• WHAT IS EXPECTED
In the records below, replace "slices" with "sectors" and change nothing else. Omit the pictures from your answer.

DATA SUPPLIED section start

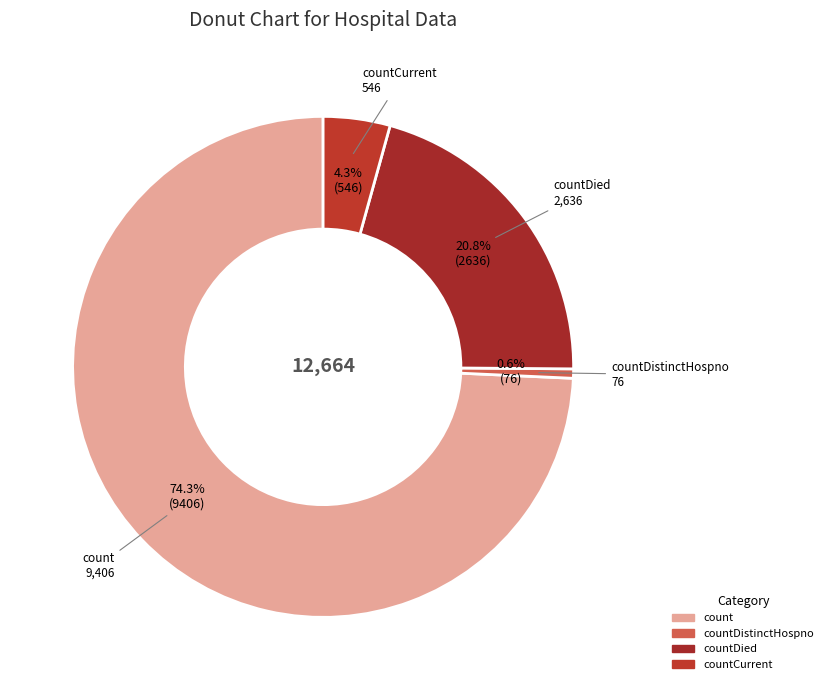

Count the number of slices in the pie.

4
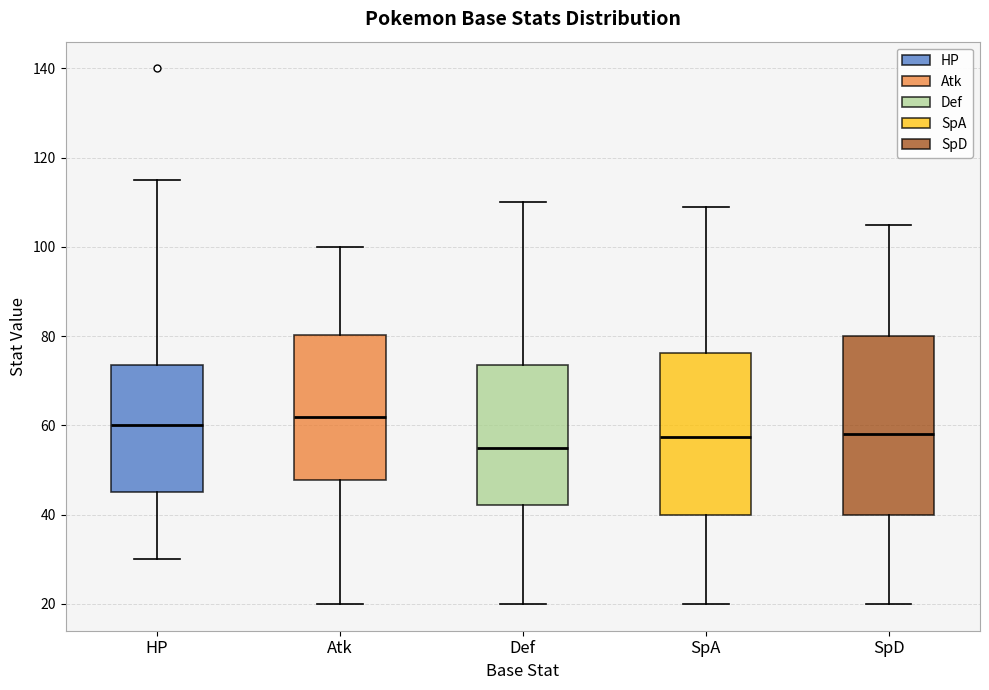

Reading left to right, read every box against the y-axis: the position of its median line, the range the box covers, and the ends of its whiskers. The values are not printed on the chart, so give them approximately, as read against the axis.

HP: median 60, box 46 to 74, whiskers 30 to 116
Atk: median 62, box 48 to 80, whiskers 20 to 100
Def: median 56, box 42 to 74, whiskers 20 to 110
SpA: median 58, box 40 to 76, whiskers 20 to 110
SpD: median 58, box 40 to 80, whiskers 20 to 106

DATA SUPPLIED section end

• ANSWER FOR THIS EXERCISE
Count the number of sectors in the pie.

4

Reading left to right, read every box against the y-axis: the position of its median line, the range the box covers, and the ends of its whiskers. The values are not printed on the chart, so give them approximately, as read against the axis.

HP: median 60, box 46 to 74, whiskers 30 to 116
Atk: median 62, box 48 to 80, whiskers 20 to 100
Def: median 56, box 42 to 74, whiskers 20 to 110
SpA: median 58, box 40 to 76, whiskers 20 to 110
SpD: median 58, box 40 to 80, whiskers 20 to 106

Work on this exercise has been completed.